We can find studies out there about anything with different outcomes. That’s wherein lies the art of scientific appraisal. I know that I would not be able to tell a good study from a bad one if it pertains to astronomy or theoretical physics, and for that reason I don’t trust myself judging a study or article’s value in the grand scheme of things. But for whatever reason, people seem to think that a study’s outcome authorizes them to use it as proof. When another study with alternative outcomes is used as a rebuttal, suddenly both parties are at a loss if neither can appraise the value of the studies used.
First, I look at the journal it is from. Journal’s themselves are held to a standard and judged using their Impact Factor.
The highest impact factor in medicine is probably held by The New England Journal of Medicine, what I feel is the most important and powerful medical journal on the planet. On the other hand there are journals like the one I published an article in last year. I’m not embarrassed to highlight a low impact factor for the journal of my own article because I wrote it so I know how cutting edge it was. Since it was written a few articles have been published on the subject yet don’t reference me… I know they read it.
Anyway, next I glance at the authors (MD’s? or not… makes a difference) and actually start reading it. Whether or not it is prospective is a big deal for me. Create a plan, find an answer. Don’t use history to search for patterns! That’s important to me.

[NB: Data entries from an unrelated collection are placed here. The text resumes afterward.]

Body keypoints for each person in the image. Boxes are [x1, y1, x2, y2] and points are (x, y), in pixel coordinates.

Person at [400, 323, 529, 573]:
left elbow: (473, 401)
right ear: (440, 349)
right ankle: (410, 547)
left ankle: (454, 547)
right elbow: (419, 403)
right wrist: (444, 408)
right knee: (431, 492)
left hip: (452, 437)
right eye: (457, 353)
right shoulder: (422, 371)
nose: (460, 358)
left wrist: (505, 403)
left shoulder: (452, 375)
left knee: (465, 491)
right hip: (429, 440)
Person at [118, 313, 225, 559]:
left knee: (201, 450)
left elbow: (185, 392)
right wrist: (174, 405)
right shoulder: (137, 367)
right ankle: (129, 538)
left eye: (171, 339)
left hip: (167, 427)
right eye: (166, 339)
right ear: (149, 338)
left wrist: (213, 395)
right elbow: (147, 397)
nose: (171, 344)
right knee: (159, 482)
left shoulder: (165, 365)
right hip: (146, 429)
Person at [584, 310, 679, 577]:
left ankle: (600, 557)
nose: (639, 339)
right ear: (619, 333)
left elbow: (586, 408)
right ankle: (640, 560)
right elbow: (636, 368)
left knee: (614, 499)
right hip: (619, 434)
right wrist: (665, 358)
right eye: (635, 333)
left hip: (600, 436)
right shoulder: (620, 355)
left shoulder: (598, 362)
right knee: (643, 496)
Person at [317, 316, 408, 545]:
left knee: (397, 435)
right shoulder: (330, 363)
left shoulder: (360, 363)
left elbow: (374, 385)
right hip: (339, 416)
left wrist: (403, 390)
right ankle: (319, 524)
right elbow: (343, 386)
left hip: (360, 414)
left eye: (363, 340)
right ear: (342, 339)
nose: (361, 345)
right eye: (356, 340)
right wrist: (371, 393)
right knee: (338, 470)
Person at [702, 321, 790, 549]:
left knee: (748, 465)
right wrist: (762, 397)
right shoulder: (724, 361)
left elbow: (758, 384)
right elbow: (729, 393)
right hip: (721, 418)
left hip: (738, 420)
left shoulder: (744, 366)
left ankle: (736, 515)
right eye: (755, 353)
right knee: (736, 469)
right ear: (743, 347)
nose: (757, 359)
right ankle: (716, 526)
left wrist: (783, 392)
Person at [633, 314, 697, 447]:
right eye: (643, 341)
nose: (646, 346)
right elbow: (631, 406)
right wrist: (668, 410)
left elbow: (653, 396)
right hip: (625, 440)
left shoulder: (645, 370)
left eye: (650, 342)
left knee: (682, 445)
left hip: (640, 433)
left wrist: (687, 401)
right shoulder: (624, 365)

The type of study it is. “Double blinded” means everything is blanketed in secrecy so no one knows what drug is being given to who until the very end when the results are pooled. That kills off the “placebo” effect that is up to 30% benefit in many studies. Literally telling someone they are getting the new miracle pill will cause positive effects for them after they take it. That’s how magicians and cold readers thrive so well. Thirty percent of their act actually works! Even though it doesn’t! You get the idea.
Third, the amount of people included. Our strongest studies pool data from all over the world, from various types of hospitals and offices and people, leading to hundreds of thousands of patients and data points to work with. That’s power. Taking 5 people and putting them into two groups and analyzing the results from them is totally ludicrous in comparison to our (usually cardiovascular) legendary trials. This needs to be taken into consideration before appraising results.

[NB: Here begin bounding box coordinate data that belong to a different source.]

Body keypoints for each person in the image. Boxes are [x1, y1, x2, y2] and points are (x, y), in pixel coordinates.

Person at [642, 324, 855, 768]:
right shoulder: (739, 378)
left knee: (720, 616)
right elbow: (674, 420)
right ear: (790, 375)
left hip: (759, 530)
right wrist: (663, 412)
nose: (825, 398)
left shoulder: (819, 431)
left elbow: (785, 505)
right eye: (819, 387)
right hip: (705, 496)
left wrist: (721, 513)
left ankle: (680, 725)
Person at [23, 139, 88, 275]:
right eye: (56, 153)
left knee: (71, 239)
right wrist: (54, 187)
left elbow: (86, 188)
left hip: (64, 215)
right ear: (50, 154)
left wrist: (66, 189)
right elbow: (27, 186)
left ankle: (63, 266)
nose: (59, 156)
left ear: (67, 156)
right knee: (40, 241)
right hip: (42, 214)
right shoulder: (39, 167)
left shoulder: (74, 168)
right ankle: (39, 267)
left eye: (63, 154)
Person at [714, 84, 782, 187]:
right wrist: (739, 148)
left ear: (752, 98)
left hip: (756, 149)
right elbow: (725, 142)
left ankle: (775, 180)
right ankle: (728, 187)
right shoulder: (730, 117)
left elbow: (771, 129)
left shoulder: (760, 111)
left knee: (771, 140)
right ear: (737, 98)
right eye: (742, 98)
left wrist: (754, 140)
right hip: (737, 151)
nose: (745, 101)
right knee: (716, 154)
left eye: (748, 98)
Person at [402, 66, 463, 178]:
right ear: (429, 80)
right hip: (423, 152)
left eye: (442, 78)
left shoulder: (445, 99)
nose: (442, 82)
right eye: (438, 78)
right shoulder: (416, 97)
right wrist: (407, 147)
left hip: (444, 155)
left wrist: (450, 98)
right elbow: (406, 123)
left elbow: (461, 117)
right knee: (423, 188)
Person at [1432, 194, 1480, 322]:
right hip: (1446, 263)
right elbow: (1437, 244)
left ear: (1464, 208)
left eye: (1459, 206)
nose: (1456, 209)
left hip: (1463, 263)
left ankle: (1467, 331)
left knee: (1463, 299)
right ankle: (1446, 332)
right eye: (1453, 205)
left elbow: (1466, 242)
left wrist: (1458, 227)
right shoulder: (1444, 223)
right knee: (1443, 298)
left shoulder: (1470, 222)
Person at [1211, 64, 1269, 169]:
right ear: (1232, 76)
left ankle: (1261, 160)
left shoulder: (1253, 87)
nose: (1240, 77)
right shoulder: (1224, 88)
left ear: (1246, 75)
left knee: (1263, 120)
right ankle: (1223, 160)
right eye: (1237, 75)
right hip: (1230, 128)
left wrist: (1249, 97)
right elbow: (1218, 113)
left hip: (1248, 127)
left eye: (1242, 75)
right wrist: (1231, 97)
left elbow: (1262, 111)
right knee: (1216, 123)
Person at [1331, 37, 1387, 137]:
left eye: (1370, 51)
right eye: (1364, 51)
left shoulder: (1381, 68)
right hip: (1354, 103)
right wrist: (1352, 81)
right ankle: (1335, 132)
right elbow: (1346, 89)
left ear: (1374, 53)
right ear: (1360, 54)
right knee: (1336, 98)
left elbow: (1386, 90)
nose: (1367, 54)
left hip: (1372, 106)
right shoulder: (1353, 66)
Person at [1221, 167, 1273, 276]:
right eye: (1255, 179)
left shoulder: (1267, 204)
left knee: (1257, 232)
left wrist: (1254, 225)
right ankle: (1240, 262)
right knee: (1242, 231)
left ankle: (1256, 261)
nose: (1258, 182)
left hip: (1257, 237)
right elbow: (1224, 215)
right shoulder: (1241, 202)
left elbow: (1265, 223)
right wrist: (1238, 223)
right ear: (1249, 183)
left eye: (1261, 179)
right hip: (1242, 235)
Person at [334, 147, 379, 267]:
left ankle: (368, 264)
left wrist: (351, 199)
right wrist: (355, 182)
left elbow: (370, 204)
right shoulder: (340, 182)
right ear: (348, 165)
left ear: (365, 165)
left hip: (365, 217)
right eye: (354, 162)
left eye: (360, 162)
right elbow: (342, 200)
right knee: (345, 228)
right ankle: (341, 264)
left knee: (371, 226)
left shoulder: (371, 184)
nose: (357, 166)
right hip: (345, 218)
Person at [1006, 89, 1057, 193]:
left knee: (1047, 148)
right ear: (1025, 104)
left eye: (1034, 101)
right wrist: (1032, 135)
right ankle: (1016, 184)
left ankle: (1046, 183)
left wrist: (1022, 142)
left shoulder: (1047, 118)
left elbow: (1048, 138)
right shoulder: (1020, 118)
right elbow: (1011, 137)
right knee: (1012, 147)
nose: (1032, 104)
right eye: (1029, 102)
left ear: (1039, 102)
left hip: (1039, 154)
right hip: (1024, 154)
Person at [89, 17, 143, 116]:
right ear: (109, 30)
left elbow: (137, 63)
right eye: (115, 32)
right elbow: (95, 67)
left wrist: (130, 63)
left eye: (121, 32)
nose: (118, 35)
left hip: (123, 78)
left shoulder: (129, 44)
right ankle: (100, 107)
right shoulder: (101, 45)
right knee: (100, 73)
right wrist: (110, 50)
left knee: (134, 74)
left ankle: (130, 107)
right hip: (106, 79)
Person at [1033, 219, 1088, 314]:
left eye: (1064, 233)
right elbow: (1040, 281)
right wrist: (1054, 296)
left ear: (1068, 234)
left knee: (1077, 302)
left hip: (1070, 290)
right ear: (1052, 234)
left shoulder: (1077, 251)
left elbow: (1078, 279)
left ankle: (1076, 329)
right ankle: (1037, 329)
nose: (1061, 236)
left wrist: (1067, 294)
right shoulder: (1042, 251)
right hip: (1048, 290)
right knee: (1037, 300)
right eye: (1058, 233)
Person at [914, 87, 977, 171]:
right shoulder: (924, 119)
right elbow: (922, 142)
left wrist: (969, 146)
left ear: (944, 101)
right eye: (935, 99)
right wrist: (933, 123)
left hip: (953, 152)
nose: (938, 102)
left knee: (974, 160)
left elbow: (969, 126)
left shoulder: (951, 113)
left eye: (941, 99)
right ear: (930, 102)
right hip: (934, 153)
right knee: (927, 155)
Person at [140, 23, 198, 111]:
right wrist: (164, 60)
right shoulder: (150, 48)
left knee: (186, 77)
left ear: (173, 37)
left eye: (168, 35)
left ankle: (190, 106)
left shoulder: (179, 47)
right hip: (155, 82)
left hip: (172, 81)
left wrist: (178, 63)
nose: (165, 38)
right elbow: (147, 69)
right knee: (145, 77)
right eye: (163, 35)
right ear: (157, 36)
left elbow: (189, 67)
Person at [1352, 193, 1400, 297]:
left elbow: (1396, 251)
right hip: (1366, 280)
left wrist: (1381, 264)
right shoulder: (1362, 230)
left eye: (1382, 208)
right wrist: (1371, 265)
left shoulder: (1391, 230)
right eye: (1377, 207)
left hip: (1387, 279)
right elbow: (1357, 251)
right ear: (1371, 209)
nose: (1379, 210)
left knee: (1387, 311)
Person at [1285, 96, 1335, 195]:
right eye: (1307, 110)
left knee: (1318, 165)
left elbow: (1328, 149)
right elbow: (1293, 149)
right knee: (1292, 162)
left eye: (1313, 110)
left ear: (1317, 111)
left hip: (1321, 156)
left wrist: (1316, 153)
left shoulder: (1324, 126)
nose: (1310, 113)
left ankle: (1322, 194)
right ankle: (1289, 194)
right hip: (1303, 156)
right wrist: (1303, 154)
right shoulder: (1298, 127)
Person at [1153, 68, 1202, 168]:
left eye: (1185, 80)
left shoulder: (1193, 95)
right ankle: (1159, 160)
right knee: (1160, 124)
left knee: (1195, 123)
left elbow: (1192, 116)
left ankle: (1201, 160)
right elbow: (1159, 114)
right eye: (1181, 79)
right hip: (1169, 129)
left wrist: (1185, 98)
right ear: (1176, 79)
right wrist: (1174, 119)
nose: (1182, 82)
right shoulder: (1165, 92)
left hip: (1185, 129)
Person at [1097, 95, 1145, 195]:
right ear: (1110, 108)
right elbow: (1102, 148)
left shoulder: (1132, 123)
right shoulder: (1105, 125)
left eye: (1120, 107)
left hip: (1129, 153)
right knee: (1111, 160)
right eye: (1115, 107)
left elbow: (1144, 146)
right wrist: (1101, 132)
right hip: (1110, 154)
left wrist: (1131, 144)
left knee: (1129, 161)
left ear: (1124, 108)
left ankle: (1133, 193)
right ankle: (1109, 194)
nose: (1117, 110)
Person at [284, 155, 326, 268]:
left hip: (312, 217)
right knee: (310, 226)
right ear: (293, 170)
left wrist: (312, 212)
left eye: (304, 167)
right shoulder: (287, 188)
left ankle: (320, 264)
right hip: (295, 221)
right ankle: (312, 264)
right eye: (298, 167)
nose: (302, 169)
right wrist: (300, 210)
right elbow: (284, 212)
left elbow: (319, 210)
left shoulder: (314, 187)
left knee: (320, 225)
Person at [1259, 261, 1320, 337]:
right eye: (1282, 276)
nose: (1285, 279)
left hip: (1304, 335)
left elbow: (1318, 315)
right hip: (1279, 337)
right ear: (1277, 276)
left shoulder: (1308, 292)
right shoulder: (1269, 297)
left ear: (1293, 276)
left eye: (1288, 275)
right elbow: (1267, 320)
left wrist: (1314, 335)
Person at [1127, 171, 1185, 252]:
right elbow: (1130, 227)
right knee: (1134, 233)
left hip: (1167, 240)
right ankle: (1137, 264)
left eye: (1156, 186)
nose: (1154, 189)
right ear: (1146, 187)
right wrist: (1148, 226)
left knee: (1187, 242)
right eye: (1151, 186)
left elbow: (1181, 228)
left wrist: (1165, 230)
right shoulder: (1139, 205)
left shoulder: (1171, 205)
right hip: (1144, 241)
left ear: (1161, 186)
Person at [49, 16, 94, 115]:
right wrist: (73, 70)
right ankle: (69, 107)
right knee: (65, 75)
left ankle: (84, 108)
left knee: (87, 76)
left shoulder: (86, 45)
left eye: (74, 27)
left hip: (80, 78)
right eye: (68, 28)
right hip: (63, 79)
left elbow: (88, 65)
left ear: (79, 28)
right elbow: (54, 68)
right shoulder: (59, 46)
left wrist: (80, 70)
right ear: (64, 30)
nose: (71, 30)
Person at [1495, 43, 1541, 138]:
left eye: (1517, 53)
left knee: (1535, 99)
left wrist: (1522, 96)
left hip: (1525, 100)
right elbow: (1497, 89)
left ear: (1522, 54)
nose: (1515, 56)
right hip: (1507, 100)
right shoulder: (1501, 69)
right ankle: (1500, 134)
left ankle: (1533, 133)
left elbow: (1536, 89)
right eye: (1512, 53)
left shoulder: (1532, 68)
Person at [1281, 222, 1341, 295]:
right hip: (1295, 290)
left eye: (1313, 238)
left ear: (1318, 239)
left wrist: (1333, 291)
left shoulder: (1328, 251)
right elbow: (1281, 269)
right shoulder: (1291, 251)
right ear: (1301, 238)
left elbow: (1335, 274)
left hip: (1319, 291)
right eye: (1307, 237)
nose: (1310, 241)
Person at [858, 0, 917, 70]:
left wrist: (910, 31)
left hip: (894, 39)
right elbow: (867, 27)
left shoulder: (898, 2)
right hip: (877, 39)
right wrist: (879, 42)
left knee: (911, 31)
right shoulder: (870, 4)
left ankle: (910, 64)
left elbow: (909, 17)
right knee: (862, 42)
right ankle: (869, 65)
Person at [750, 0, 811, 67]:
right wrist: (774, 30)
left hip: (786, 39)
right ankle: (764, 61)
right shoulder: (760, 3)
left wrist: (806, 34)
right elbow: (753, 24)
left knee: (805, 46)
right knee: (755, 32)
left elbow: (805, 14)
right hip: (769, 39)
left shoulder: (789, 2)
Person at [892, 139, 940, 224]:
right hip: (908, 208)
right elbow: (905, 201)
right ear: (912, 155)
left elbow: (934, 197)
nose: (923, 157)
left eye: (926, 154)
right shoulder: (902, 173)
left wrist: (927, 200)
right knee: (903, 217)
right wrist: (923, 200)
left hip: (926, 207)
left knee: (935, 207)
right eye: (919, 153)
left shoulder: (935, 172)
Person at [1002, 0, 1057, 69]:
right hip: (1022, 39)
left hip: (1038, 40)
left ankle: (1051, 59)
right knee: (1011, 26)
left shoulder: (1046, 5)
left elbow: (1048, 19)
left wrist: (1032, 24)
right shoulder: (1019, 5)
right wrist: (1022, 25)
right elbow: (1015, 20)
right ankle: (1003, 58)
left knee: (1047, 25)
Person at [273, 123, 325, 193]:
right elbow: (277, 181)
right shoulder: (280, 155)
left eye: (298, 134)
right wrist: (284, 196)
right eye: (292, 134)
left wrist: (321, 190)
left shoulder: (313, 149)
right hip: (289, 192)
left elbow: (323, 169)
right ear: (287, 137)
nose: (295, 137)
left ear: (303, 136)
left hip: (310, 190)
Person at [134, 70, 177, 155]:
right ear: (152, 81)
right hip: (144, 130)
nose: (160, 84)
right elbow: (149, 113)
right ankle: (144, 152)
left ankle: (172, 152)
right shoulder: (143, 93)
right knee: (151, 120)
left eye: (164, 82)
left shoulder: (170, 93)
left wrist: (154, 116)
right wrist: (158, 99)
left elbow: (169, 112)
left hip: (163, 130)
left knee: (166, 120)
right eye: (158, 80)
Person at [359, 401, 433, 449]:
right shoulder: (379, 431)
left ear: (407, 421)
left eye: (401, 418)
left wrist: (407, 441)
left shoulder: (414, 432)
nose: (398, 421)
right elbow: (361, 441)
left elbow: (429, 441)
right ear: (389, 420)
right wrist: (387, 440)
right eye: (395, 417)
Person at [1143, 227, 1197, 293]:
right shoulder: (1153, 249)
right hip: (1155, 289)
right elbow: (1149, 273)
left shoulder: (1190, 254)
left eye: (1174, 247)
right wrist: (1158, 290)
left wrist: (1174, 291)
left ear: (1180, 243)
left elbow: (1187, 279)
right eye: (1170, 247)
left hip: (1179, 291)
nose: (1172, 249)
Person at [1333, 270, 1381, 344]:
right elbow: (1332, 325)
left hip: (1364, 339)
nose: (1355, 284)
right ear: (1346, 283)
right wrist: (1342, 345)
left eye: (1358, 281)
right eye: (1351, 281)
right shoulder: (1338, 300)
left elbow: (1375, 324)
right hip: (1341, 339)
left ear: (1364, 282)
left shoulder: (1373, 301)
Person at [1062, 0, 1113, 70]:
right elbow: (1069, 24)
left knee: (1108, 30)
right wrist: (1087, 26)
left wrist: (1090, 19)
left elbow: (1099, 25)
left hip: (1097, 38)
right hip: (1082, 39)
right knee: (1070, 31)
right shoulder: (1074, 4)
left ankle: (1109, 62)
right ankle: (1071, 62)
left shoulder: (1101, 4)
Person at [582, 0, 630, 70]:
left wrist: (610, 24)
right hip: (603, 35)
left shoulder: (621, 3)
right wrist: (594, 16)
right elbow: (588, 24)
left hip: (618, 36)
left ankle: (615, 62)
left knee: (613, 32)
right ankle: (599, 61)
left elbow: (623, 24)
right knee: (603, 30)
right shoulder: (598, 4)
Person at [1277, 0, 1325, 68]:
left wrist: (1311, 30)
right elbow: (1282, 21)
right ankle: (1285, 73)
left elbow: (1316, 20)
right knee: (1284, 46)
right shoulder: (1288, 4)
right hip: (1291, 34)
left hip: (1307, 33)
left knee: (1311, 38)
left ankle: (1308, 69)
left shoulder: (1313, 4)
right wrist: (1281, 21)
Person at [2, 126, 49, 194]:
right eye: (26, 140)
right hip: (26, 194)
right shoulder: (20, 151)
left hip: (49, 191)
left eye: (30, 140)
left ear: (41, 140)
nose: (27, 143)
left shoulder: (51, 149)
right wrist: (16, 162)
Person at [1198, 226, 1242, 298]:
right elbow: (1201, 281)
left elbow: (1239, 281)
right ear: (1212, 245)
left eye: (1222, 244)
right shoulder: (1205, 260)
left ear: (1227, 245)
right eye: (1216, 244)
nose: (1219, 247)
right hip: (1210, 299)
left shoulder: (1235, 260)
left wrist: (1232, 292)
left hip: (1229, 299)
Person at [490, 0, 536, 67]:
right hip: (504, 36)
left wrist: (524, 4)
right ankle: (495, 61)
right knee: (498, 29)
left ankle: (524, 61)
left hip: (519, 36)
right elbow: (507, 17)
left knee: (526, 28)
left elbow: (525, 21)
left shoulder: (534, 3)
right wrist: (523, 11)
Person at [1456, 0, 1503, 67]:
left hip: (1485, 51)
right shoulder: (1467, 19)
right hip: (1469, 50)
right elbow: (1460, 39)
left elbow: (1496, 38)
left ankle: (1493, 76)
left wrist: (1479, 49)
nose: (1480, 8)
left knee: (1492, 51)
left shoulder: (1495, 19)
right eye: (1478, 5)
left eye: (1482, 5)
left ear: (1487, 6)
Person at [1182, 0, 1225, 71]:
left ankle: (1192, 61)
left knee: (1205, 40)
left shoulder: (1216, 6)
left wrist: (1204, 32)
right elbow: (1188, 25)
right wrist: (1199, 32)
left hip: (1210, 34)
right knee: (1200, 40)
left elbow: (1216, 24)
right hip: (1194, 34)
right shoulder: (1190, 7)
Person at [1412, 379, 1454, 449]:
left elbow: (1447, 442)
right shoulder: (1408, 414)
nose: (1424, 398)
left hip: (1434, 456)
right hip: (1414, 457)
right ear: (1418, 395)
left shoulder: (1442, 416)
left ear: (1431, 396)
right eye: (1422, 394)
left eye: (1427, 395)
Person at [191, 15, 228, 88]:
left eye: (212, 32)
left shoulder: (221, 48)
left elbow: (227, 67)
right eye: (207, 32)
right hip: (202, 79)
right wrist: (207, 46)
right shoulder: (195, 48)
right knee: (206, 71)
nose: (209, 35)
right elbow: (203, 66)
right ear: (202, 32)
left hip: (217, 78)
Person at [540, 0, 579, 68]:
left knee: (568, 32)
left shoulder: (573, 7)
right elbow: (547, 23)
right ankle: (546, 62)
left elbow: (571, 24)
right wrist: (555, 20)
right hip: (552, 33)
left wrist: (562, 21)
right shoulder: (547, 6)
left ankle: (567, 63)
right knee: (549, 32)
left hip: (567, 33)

Next, I consider underlying biases and real-life street-knowledge situations and factors that may have influenced the results. Always in this list is “publication bias” – the fact that negative results cause studies to be less interesting and thus less frequently published and often lost in time forever – and of course bias by the investigators. I even consider patient circumstances, like in a trial of around 20 patients with Crohn’s disease, which I think may have been affected by a patient using personal marijuana in the non-treated group. It would only make sense in another piece or a full discussion but thankfully I’m able to consider such things after reading so many studies over the years and being interested in skepticism.
Finally, what was the result? How statistically significant was it? How much benefit or harm resulted in general? One percent? Two percent? Fifty percent? And was the change “absolute” -overall in the population – or “relative” -compared to other medicines. These things make a difference and are what we learn in statistics but with a little consideration or self-education anyone can grasp these ideas being discussed.